Are you planning your Holiday meal menus yet? I always take advantage of the seasonal fresh produce to add color and a special flavor to the dishes. Seasonal Fall fruits & veges; pomegranates, sweet potatoes, persimmons, cranberries, and pecans are among my favorites. It really is what makes Fall recipes so tasty!

Fall Soups, especially when served with a chunk of crusty hot bread or a big slice of buttered cornbread is such a cozy meal on a cold night. Recently I have lightened up our Soup Night by substituting the bread with Cranberry Pecan Leaf Crackers. I make these little semi-sweet crackers and serve with soup or as an appetizer – they are especially delicious when served with cheese & wine : )

Today’s recipe uses cranberries and pecan inside a flaky pie crust. You know with those ingredients, it has to taste great! And with only 3 ingredients, it is fast & affordable.


For Thanksgiving I plan to make an extra batch of leaf crackers that will be added to the top of my (leftovers) turkey pot pie. I also plan to make these leaves using rosemary and nuts, as a more savory cracker, to freeze for a (leftovers) turkey soup meal.


These little jewels make a great presentation when shaped using my new fall leaf pie crust cutters from Williams-Sonoma. They are so easy to use; I actually had 100% success cutting & pressing a doubled-recipe of crackers! I guess you have to know my baking skills (or lack of) to understand that means they are fool-proof.

Cranberry-Pecan Leaf Crackers Recipe:

  • 1 (15 oz) of Pillsbury Pie Crust (2 rounds)
  • 1/2 C. finely chopped, dried cranberries
  • 1/2 C. finely chopped pecans – toasted

Lay out 1 round on a lightly floured surface, scatter both the pecans & cranberries evenly over pastry, let them go all the way to the edge (not as the photo shows : ) Lay the 2nd pastry crust round on top. Lightly press the edges to seal a bit. Using a rolling-pin, roll lightly to a 14-inch round. You will be able to see the inside ingredients through the top crust & some may be have popped through, that’s ok. Cut out crackers using 2-3″ cookie cutters. Lay leaves on a lightly greased or a parchment covered cookie sheet and bake at 425 degrees, 8-10 minutes, or until golden around edges. Remove and let cool on a rack. While hot sprinkle with sea salt if you want. Store in a sealed container. Can be made a few days before served.

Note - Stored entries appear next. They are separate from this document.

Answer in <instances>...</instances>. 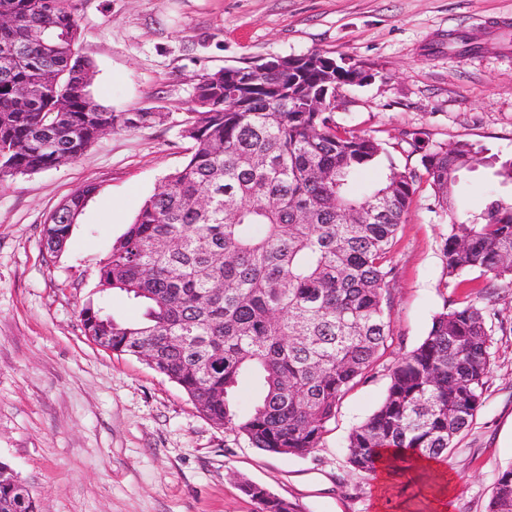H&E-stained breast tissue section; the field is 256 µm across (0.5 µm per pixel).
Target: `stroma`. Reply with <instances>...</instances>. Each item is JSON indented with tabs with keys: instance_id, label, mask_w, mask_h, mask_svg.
<instances>
[{
	"instance_id": "stroma-1",
	"label": "stroma",
	"mask_w": 512,
	"mask_h": 512,
	"mask_svg": "<svg viewBox=\"0 0 512 512\" xmlns=\"http://www.w3.org/2000/svg\"><path fill=\"white\" fill-rule=\"evenodd\" d=\"M78 51L95 67L91 92L115 112H159L134 131L101 136L74 163L0 180V460L39 512H256L247 479L301 512H436L433 476L351 473L347 437L380 405L387 366L427 335L460 292L445 282L448 218L420 187L392 249L393 342L371 376L341 401L318 448L281 456L208 420L143 359L96 346L81 327L98 299L101 261L144 200L180 168L185 119L201 75L247 62L319 52L368 71L341 90L336 119L391 143L393 162L420 169L402 130L430 143L473 144L451 208L479 213L512 198L485 163L512 157V0H72ZM458 33L467 48L449 44ZM97 187L66 244L46 255L42 226L76 188ZM129 322L143 309L107 292ZM493 309L482 403L444 465L446 512H487L512 467V285L478 297Z\"/></svg>"
}]
</instances>
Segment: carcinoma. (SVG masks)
<instances>
[{"label":"carcinoma","mask_w":512,"mask_h":512,"mask_svg":"<svg viewBox=\"0 0 512 512\" xmlns=\"http://www.w3.org/2000/svg\"><path fill=\"white\" fill-rule=\"evenodd\" d=\"M16 24L0 27V170L9 177L77 161L101 135L136 130L158 112H114L91 96L92 63L72 52L80 35L68 0H0ZM294 81L255 64L199 79L185 121L193 142L181 168L142 205L100 268L101 291L119 290L144 308L125 322L101 304L81 312L84 335L110 336V350L139 357L177 384L209 420L265 452L305 456L319 447L342 398L374 369L392 338L390 253L421 183L443 210L477 151L467 142L434 146L420 133L402 141L423 172L389 164L361 192L358 176L384 143L336 122V105L312 112L309 92L350 84L345 66H303ZM39 87L26 96L21 90ZM512 185V158L493 159ZM96 187L74 191L42 234L63 248ZM444 273L455 287L478 271L512 284V203L490 200L460 221L449 215ZM489 310L470 294L443 307L427 336L388 367L381 405L347 438L351 471L373 476L381 453L411 472L412 458L445 463L473 422L490 369ZM245 372L261 392L239 412L233 397ZM17 473L0 461V512H38ZM256 512L298 505L244 480ZM488 512H512V467L498 478Z\"/></svg>","instance_id":"1"}]
</instances>
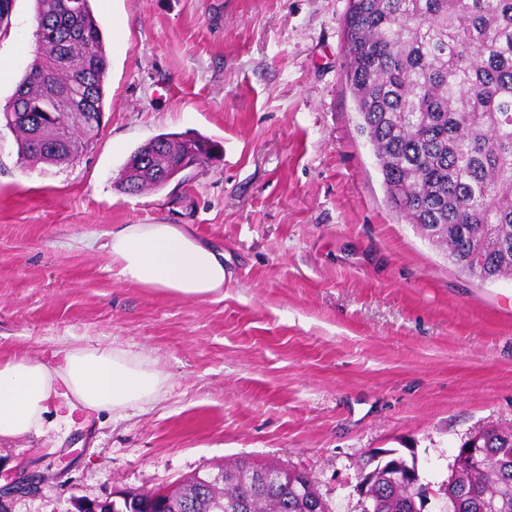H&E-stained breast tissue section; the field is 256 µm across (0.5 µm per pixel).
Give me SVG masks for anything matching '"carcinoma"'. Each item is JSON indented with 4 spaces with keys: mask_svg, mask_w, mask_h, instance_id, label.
Returning <instances> with one entry per match:
<instances>
[{
    "mask_svg": "<svg viewBox=\"0 0 512 512\" xmlns=\"http://www.w3.org/2000/svg\"><path fill=\"white\" fill-rule=\"evenodd\" d=\"M38 54L0 110L32 163H63L95 142L105 110L108 60L91 0H36ZM345 80L361 132L381 168L392 209L448 261L483 281L512 276V0H350ZM71 87L82 119L55 106ZM30 110V122L10 114ZM214 145L157 136L122 168L129 193L160 190L201 165ZM481 469L450 490L455 512H512V428L479 432ZM272 467L213 465L185 478L163 512H330L300 479L257 484ZM379 512H408L405 485L369 489Z\"/></svg>",
    "mask_w": 512,
    "mask_h": 512,
    "instance_id": "1",
    "label": "carcinoma"
}]
</instances>
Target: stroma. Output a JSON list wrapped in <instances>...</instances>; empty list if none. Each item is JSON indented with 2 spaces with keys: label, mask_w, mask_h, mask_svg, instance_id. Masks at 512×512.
Segmentation results:
<instances>
[{
  "label": "stroma",
  "mask_w": 512,
  "mask_h": 512,
  "mask_svg": "<svg viewBox=\"0 0 512 512\" xmlns=\"http://www.w3.org/2000/svg\"><path fill=\"white\" fill-rule=\"evenodd\" d=\"M109 59L94 146L23 163L0 122V357L59 364L112 345L167 379L154 401L70 412L0 441L10 512L174 486L237 460L307 473L333 512H361L358 467L411 449L444 512L471 432L512 426V280L461 272L389 205L345 80L348 0H94ZM34 0L0 27L5 105L36 51ZM217 157L131 195L118 178L156 136ZM120 224H181L222 248L224 293L124 281ZM36 489L14 493L24 477Z\"/></svg>",
  "instance_id": "stroma-1"
}]
</instances>
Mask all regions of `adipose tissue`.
<instances>
[{
  "label": "adipose tissue",
  "mask_w": 512,
  "mask_h": 512,
  "mask_svg": "<svg viewBox=\"0 0 512 512\" xmlns=\"http://www.w3.org/2000/svg\"><path fill=\"white\" fill-rule=\"evenodd\" d=\"M105 247L124 279L175 297L223 294L231 273L220 248L178 224H125ZM166 379L153 364L112 346L65 350L60 364L0 360V441L40 433L53 397L70 410L114 412L157 398Z\"/></svg>",
  "instance_id": "1"
}]
</instances>
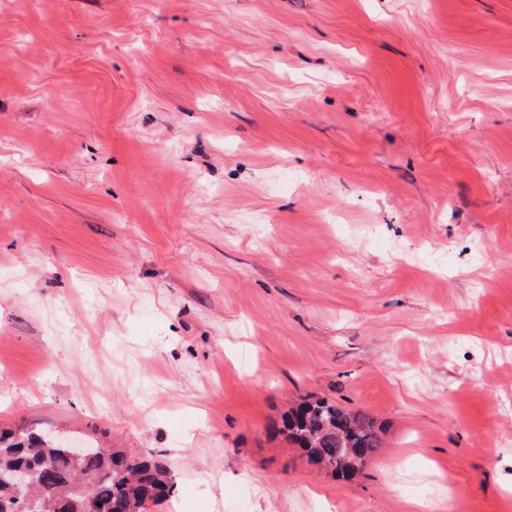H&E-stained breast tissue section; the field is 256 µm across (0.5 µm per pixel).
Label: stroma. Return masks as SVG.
I'll return each instance as SVG.
<instances>
[{
  "instance_id": "35a3bbf8",
  "label": "stroma",
  "mask_w": 512,
  "mask_h": 512,
  "mask_svg": "<svg viewBox=\"0 0 512 512\" xmlns=\"http://www.w3.org/2000/svg\"><path fill=\"white\" fill-rule=\"evenodd\" d=\"M326 398L352 480L272 433ZM149 512H512V0H0V428ZM277 431L304 452L310 465L345 479L359 472L382 445L371 419L327 399L291 408Z\"/></svg>"
}]
</instances>
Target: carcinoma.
<instances>
[{
    "mask_svg": "<svg viewBox=\"0 0 512 512\" xmlns=\"http://www.w3.org/2000/svg\"><path fill=\"white\" fill-rule=\"evenodd\" d=\"M278 432L298 446L309 464L337 477H353L382 445L374 422L327 399L304 401L281 417ZM36 475L34 497L39 512H84L82 492L89 489L104 512L112 507L142 512L148 503L167 499L169 471L150 457L128 455L118 448L89 446L81 456L64 444L46 441L33 431L0 432V504L10 503L9 476L18 469Z\"/></svg>",
    "mask_w": 512,
    "mask_h": 512,
    "instance_id": "1",
    "label": "carcinoma"
}]
</instances>
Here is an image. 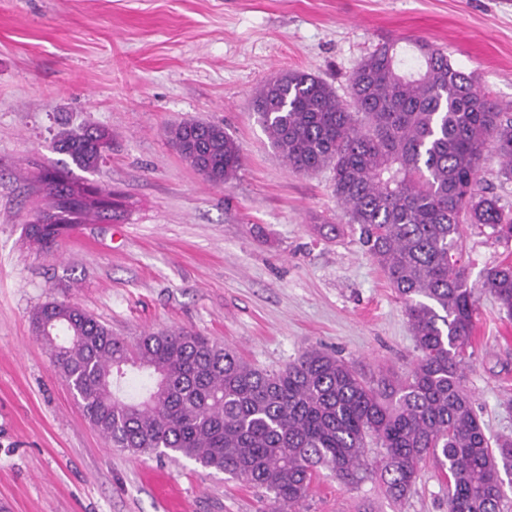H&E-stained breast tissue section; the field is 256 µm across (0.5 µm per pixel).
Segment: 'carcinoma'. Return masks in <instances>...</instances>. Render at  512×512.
I'll use <instances>...</instances> for the list:
<instances>
[{
	"label": "carcinoma",
	"instance_id": "obj_1",
	"mask_svg": "<svg viewBox=\"0 0 512 512\" xmlns=\"http://www.w3.org/2000/svg\"><path fill=\"white\" fill-rule=\"evenodd\" d=\"M400 43L384 41L358 64L348 103L316 75L285 72L261 88L254 109L291 171L332 172L337 203L404 305L412 369L368 380L312 347L268 370L195 332L129 343L71 303H46L34 330L112 447L188 459L263 489L268 512H297L322 469L349 486L377 479L400 502L431 460L448 480V512H502L512 438L487 437L466 389L475 300L459 227L512 240V214L476 191L490 152L512 179V117L440 47L408 41L418 53L412 66ZM166 135L215 186L242 166L239 143L219 124L180 122ZM111 146L112 133L91 126L56 140L84 172L98 170ZM51 174L57 182L25 229L39 250L74 224L107 217L71 171L48 170L40 181ZM483 288L512 316L511 262L487 269Z\"/></svg>",
	"mask_w": 512,
	"mask_h": 512
}]
</instances>
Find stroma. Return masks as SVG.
I'll use <instances>...</instances> for the list:
<instances>
[{
	"label": "stroma",
	"instance_id": "1",
	"mask_svg": "<svg viewBox=\"0 0 512 512\" xmlns=\"http://www.w3.org/2000/svg\"><path fill=\"white\" fill-rule=\"evenodd\" d=\"M393 38L439 45L512 113V0H0V512H162L142 484L167 471L187 512H266L262 490L224 474L112 447L84 416L31 327L39 306H78L130 340L184 329L279 368L316 346L370 374L409 371L402 303L364 253L332 173H295L273 153L252 102L271 77L305 71L347 97L357 65ZM181 120L222 124L240 144L237 178L213 186L170 145ZM84 125L112 133L89 182L125 213L77 224L50 250L27 216L39 174L69 164L55 141ZM341 224L323 238L319 224ZM476 286L466 387L488 437H512V318L482 290L512 241L461 227ZM424 463L409 497L378 480L347 487L328 470L303 512H447Z\"/></svg>",
	"mask_w": 512,
	"mask_h": 512
}]
</instances>
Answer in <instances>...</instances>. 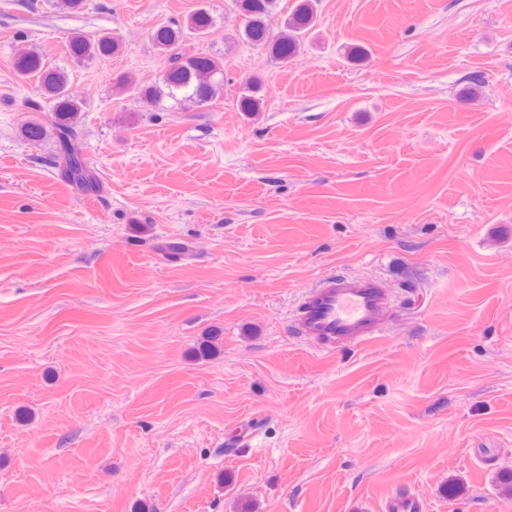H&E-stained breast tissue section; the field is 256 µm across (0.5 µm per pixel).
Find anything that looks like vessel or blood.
<instances>
[{
  "mask_svg": "<svg viewBox=\"0 0 512 512\" xmlns=\"http://www.w3.org/2000/svg\"><path fill=\"white\" fill-rule=\"evenodd\" d=\"M389 307L387 290L374 281L359 276H329L307 290L297 333L326 352L364 344L378 338ZM422 509L420 499L404 491L395 493L385 505V512Z\"/></svg>",
  "mask_w": 512,
  "mask_h": 512,
  "instance_id": "vessel-or-blood-1",
  "label": "vessel or blood"
}]
</instances>
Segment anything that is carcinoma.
Here are the masks:
<instances>
[{
  "label": "carcinoma",
  "instance_id": "cac0c4a2",
  "mask_svg": "<svg viewBox=\"0 0 512 512\" xmlns=\"http://www.w3.org/2000/svg\"><path fill=\"white\" fill-rule=\"evenodd\" d=\"M276 0H236L244 24L241 36L251 45L266 49L269 54L286 62L301 47L303 36L316 24L312 0H299L285 22V30L274 34L266 24V17ZM214 25L213 15L199 8L181 21L157 28L151 35L152 43L168 55V67L162 81L142 86L134 78L122 75L117 79L119 89L130 94L133 100L154 106L165 99L182 105L189 101L204 106L224 93V61L222 58L201 54L192 42L205 37ZM120 48L117 37L103 34L89 39L82 35L72 36L67 44L69 56L77 61L94 57H108ZM15 77L20 81L35 80L36 96L31 106L39 108L46 103L52 112L51 126L29 119L21 126V134L27 141H42L52 133L57 143L56 165L64 179L85 194L99 189L96 173L83 156L78 141L79 120L86 103L74 89L68 72L48 61L37 48H28L12 60ZM264 95L262 83L256 77L244 81L239 99V110L254 113L262 108Z\"/></svg>",
  "mask_w": 512,
  "mask_h": 512
}]
</instances>
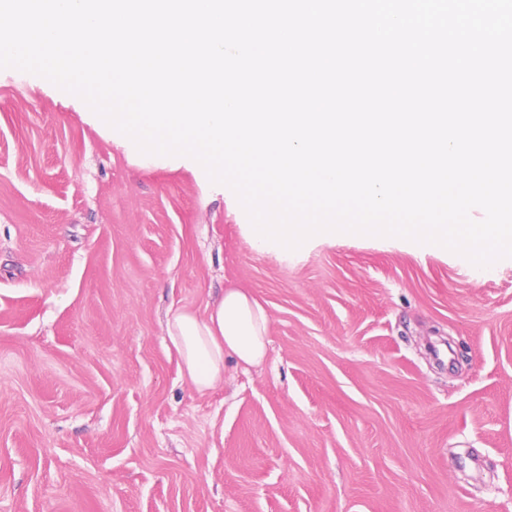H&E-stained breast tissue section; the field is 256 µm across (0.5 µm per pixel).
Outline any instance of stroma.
Segmentation results:
<instances>
[{
	"label": "stroma",
	"instance_id": "obj_1",
	"mask_svg": "<svg viewBox=\"0 0 512 512\" xmlns=\"http://www.w3.org/2000/svg\"><path fill=\"white\" fill-rule=\"evenodd\" d=\"M247 221L0 70V512H512V258ZM231 282L268 356L201 395L166 313Z\"/></svg>",
	"mask_w": 512,
	"mask_h": 512
}]
</instances>
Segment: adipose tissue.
Here are the masks:
<instances>
[{"label": "adipose tissue", "instance_id": "ef3b65f1", "mask_svg": "<svg viewBox=\"0 0 512 512\" xmlns=\"http://www.w3.org/2000/svg\"><path fill=\"white\" fill-rule=\"evenodd\" d=\"M165 342L196 392L224 381L227 362L242 367L263 362L270 343V316L249 290L228 284L207 300L203 310L171 306L166 314Z\"/></svg>", "mask_w": 512, "mask_h": 512}]
</instances>
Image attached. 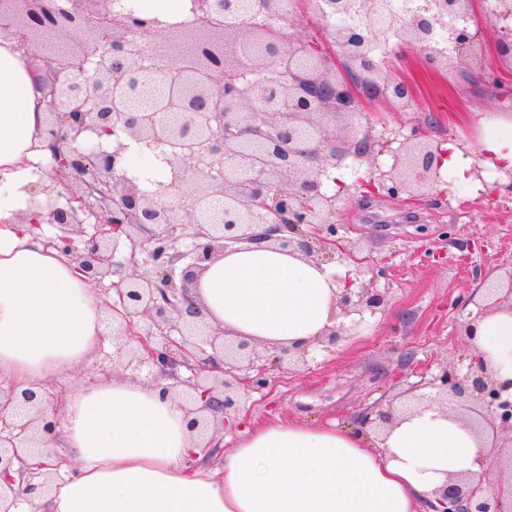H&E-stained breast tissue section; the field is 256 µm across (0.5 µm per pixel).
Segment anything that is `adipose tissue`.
<instances>
[{
    "mask_svg": "<svg viewBox=\"0 0 512 512\" xmlns=\"http://www.w3.org/2000/svg\"><path fill=\"white\" fill-rule=\"evenodd\" d=\"M37 62L0 33V380L14 394L82 364L112 329L94 289L45 247L46 104ZM485 168L512 169V115L473 109ZM333 268L271 242L229 251L199 277L203 320L274 348L314 350L339 323ZM476 355L512 397V313L473 321ZM176 393L112 381L69 392L65 465L10 512H419L450 480H478L491 445L467 415L426 398L383 433L333 422L253 421L215 472Z\"/></svg>",
    "mask_w": 512,
    "mask_h": 512,
    "instance_id": "adipose-tissue-1",
    "label": "adipose tissue"
}]
</instances>
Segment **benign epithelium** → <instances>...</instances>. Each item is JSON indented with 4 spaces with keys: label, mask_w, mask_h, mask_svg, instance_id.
<instances>
[{
    "label": "benign epithelium",
    "mask_w": 512,
    "mask_h": 512,
    "mask_svg": "<svg viewBox=\"0 0 512 512\" xmlns=\"http://www.w3.org/2000/svg\"><path fill=\"white\" fill-rule=\"evenodd\" d=\"M112 0H68L59 12L52 0H0V31L12 33L26 54L39 58L44 23L64 31L89 33L85 45L47 59L44 87L49 96L44 136L51 152L55 193L47 223L60 233L46 245L69 255L93 285L113 291L110 309L136 337L133 360L156 368L155 387L178 379L191 387L203 405L190 428L204 438L218 429L240 404L234 384L239 374L260 362L277 365L304 357L305 350L260 352L245 340L217 342L224 335L198 320V272L204 264L241 245L273 241L295 247L309 259L321 254L334 260L347 254L336 239V197L321 192L323 178L349 157L376 159L370 133L351 122L380 95L406 104L408 86L390 80L370 57L377 28L399 33L431 51L433 64L470 62L484 69L477 34L457 25L474 0H429L417 12L393 13L387 0H306L310 10L328 21L352 15L354 21L331 29L323 44L292 42V16L283 15L282 0H261L276 30L234 19L237 0H190L193 21L152 19L134 23L129 14H113ZM172 29L194 37L192 52L174 56L153 48L147 38ZM438 31L448 34L450 54L433 43ZM276 77L259 85L240 84V72H269ZM158 82L176 75L159 104L139 96L140 76ZM330 116L348 120L350 131L336 135L323 123ZM133 146H144L165 162L173 177L167 184H145L121 165ZM439 145L417 142L393 154L387 171L364 184L374 195L395 199L403 193L426 195L441 175ZM262 226L264 230L255 232ZM181 285H176L175 277ZM345 280L338 295L341 315L375 309L383 297ZM485 311H512V266L486 285ZM443 396L480 424L512 440V400L481 359L472 357L462 375L446 369L437 378ZM37 394H22L31 406L19 420L0 411V475L9 490L0 492V512L17 498L14 484H29L32 473L9 475L21 460L18 448L40 437L48 446L56 435L57 414L36 403ZM499 469L492 480L454 479L436 492L431 512H512V448L494 447Z\"/></svg>",
    "instance_id": "benign-epithelium-1"
}]
</instances>
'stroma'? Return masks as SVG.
<instances>
[{"label": "stroma", "instance_id": "1", "mask_svg": "<svg viewBox=\"0 0 512 512\" xmlns=\"http://www.w3.org/2000/svg\"><path fill=\"white\" fill-rule=\"evenodd\" d=\"M469 16L497 83H488L476 67L429 64L417 45L380 34L385 75L411 91L406 107L379 97L364 110L362 120L378 143L391 145L378 156L381 168H389L393 150L413 136L455 144L474 157L476 137L464 121L466 112L512 113V59L496 51L501 27L487 22L480 6ZM370 176L365 163L342 168L323 190L337 198L338 236L350 253L333 260L338 277L355 276L357 286L382 295L383 304L354 316L347 333L309 354L307 364L269 371L266 387L252 391L240 417L334 419L359 427L378 410L433 393L432 382L443 370L467 372L472 345L464 327L484 304L480 285L512 265V192L489 203L473 182L448 176L418 201L408 194L369 197L362 183ZM121 345L131 351L136 343L127 336L103 337L82 368L46 383L45 399L61 402L88 381L149 384L148 368L117 358Z\"/></svg>", "mask_w": 512, "mask_h": 512}]
</instances>
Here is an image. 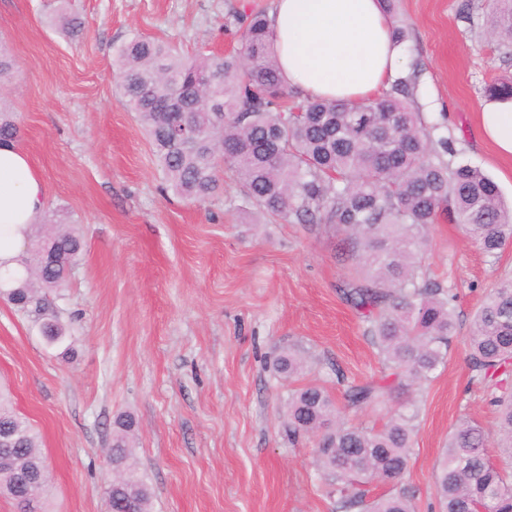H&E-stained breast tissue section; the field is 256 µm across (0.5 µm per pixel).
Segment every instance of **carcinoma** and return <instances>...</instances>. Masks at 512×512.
Instances as JSON below:
<instances>
[{
    "mask_svg": "<svg viewBox=\"0 0 512 512\" xmlns=\"http://www.w3.org/2000/svg\"><path fill=\"white\" fill-rule=\"evenodd\" d=\"M493 31L512 42V0H488ZM113 79L136 113L173 192L205 201L224 191L230 171L244 201L286 222L326 224L345 235L363 276L343 295L366 323L372 345L392 369L394 383L375 380L345 386L347 406L373 407L396 386L421 388L447 362L456 335L454 295L426 278L423 258L431 225L442 215L494 257L512 242V209L497 183L480 169L451 162L448 138L435 139L413 109L415 76L362 103L318 100L297 104L270 50L267 14L246 17L242 48L226 55L187 56L149 37H135L115 53ZM489 97L512 99V78L487 88ZM196 131L190 142L173 126ZM16 113L0 99V145L18 142ZM53 260H22L24 273L6 291L24 308L38 291L65 287L83 251L76 230L54 213L34 236ZM466 362L471 380L487 388L497 414L502 460L487 451V433L463 422L448 438L434 486L441 512H512V281L488 291L475 312ZM306 358L295 348L277 354L274 373L292 388L284 400L288 438L314 439L313 463L336 512H415L414 494L400 486L406 472L419 408L394 410L382 427L349 425L326 386L314 379L297 386ZM16 434V447L0 462V494L13 496L14 467L44 463L26 418L0 395V426ZM134 424L116 421L110 454L128 479L107 490L109 512H152L153 493L132 453ZM380 481L391 490L369 495Z\"/></svg>",
    "mask_w": 512,
    "mask_h": 512,
    "instance_id": "1",
    "label": "carcinoma"
}]
</instances>
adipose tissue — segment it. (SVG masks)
I'll list each match as a JSON object with an SVG mask.
<instances>
[{"instance_id":"ef3b65f1","label":"adipose tissue","mask_w":512,"mask_h":512,"mask_svg":"<svg viewBox=\"0 0 512 512\" xmlns=\"http://www.w3.org/2000/svg\"><path fill=\"white\" fill-rule=\"evenodd\" d=\"M268 28L283 78L313 97L361 100L386 89L403 66L381 0H273ZM479 121L497 153L512 157V101L487 102ZM45 210L44 182L28 154L0 147V288L21 270Z\"/></svg>"}]
</instances>
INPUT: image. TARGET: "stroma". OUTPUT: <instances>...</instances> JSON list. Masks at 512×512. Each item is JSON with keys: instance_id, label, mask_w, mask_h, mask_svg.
Wrapping results in <instances>:
<instances>
[{"instance_id": "1", "label": "stroma", "mask_w": 512, "mask_h": 512, "mask_svg": "<svg viewBox=\"0 0 512 512\" xmlns=\"http://www.w3.org/2000/svg\"><path fill=\"white\" fill-rule=\"evenodd\" d=\"M78 17L69 39L55 7ZM272 0H0V41L14 63L6 100L47 209L82 235L67 288L21 310L0 296V387L39 433L51 473L48 512H108L114 420L135 419L134 457L153 512H333L312 443L289 442L288 384L269 361L305 351V380L335 390L389 368L342 290L357 265L325 224L271 219L246 206L232 177L199 203L167 191L152 146L110 73L117 46L154 37L190 55L241 46V18ZM414 107L482 169L512 204V161L485 140V89L512 77V49L487 34L486 0H395ZM424 269L456 295L457 336L419 395V432L404 486L417 512H439L436 462L463 421L494 433L496 415L466 365L470 321L484 294L512 277L498 258L439 219ZM57 315L68 352L40 326Z\"/></svg>"}]
</instances>
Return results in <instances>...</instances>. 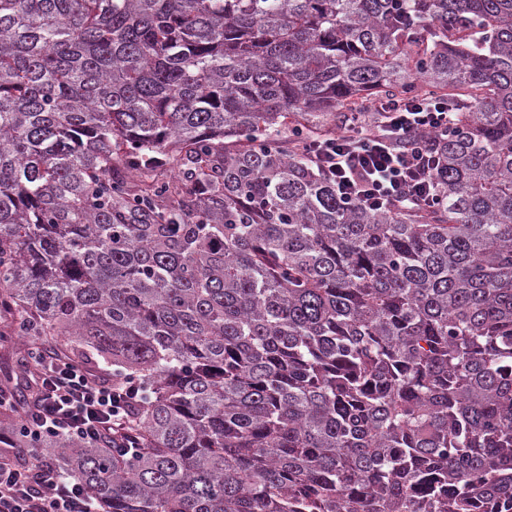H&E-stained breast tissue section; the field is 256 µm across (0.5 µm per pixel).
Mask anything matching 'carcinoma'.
Masks as SVG:
<instances>
[{
  "mask_svg": "<svg viewBox=\"0 0 512 512\" xmlns=\"http://www.w3.org/2000/svg\"><path fill=\"white\" fill-rule=\"evenodd\" d=\"M437 204L297 150L420 88ZM147 389L37 439L31 358ZM0 448L102 512H512V0H0Z\"/></svg>",
  "mask_w": 512,
  "mask_h": 512,
  "instance_id": "carcinoma-1",
  "label": "carcinoma"
}]
</instances>
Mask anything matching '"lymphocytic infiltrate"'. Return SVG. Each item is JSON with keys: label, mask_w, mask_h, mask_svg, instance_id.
<instances>
[{"label": "lymphocytic infiltrate", "mask_w": 512, "mask_h": 512, "mask_svg": "<svg viewBox=\"0 0 512 512\" xmlns=\"http://www.w3.org/2000/svg\"><path fill=\"white\" fill-rule=\"evenodd\" d=\"M368 109L375 113V122L350 112L338 134L305 140L299 151L334 182L345 202L369 210L429 205L436 197L434 173L439 162L421 136L447 130L454 117L447 102L425 93L410 100L377 99ZM36 365L40 397L23 416L33 434L89 444L104 431L135 428L132 410L145 401L146 391L134 380L102 384L88 370L63 358L40 359ZM0 512H100V508L78 482L51 463H41L32 471L14 461L11 449L0 448Z\"/></svg>", "instance_id": "obj_1"}]
</instances>
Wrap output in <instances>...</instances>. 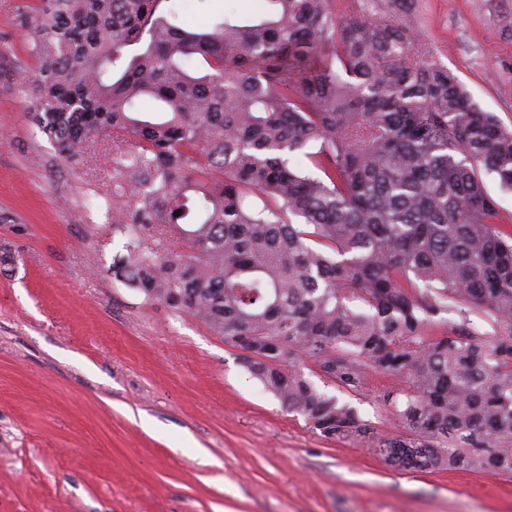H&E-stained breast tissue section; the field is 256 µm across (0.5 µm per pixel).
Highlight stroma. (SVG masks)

I got this recipe from HomeIsWhereTheBoatIs.net. One of my favorite blogs. Mary, another lake blogger, is an expert tablescaper & her photographs are amazing. If you like gardening (potting shed), recipes and tablescapes pop on over to her blog – it is a great place to hang out each week.



I am so Grateful for Fall’s bounty!

Thanks for popping in, happy meal planning!